> _Exercise instructions_
Show each line of the records below where the word "size" occurs.

Bounding box prediction data:
────────────────────────────────────────

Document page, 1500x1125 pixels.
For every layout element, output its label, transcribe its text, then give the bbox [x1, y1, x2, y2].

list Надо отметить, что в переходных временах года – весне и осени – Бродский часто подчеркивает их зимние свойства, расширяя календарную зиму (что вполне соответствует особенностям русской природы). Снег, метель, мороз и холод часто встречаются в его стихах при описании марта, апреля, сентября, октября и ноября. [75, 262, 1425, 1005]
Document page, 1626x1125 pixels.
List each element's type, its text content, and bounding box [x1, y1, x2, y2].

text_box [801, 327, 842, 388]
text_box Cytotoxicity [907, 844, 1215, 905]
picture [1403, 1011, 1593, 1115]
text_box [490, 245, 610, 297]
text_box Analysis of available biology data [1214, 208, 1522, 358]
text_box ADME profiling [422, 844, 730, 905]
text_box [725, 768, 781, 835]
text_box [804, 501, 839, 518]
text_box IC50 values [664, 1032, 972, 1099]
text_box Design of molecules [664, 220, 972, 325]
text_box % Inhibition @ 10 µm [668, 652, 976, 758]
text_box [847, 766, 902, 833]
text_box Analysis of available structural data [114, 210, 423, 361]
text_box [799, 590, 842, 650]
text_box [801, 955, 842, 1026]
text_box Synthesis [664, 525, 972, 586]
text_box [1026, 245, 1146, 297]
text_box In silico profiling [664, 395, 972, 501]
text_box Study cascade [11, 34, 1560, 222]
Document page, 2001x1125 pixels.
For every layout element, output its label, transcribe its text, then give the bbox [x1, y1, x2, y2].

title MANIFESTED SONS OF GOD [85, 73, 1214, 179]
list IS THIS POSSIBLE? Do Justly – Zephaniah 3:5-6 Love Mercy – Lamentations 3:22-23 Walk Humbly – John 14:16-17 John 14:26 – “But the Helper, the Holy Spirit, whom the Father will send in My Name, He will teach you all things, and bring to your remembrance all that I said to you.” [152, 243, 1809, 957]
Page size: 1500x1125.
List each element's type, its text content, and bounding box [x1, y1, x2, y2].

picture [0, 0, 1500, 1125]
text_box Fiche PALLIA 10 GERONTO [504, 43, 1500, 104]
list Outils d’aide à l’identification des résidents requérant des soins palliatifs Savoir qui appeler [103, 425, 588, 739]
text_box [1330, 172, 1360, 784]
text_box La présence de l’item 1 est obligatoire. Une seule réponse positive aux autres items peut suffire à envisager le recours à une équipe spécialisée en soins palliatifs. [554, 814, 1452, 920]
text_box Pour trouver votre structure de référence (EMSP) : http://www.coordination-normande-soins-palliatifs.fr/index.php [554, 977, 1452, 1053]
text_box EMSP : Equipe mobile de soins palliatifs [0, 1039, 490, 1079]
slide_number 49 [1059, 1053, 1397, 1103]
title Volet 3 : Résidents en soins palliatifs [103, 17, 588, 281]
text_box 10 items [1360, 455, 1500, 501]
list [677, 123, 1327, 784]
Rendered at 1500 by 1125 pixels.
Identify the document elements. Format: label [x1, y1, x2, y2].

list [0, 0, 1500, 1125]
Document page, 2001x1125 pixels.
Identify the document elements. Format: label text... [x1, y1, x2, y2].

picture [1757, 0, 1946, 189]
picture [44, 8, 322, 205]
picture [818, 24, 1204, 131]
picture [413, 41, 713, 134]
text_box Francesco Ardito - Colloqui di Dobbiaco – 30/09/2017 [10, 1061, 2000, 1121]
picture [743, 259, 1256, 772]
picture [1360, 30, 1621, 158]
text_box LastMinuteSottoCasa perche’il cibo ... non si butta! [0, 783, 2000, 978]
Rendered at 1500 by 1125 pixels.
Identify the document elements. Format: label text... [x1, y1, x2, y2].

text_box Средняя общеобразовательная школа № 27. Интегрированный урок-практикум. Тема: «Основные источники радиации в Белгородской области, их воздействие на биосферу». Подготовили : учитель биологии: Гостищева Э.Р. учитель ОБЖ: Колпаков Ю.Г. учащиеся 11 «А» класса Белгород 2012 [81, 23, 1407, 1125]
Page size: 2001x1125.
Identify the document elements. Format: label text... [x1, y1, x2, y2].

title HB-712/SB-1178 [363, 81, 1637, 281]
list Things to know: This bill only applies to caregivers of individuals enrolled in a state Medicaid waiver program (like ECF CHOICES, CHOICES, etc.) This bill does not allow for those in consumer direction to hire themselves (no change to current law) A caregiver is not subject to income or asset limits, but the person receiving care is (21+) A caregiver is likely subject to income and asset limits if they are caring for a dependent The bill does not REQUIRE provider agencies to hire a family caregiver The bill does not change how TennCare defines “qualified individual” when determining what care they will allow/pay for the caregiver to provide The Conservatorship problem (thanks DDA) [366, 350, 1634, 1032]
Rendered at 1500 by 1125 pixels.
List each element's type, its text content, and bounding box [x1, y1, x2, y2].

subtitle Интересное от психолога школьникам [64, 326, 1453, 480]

────────────────────────────────────────

> _Task response_
Page size: 1500x1125.
Page size: 2001x1125.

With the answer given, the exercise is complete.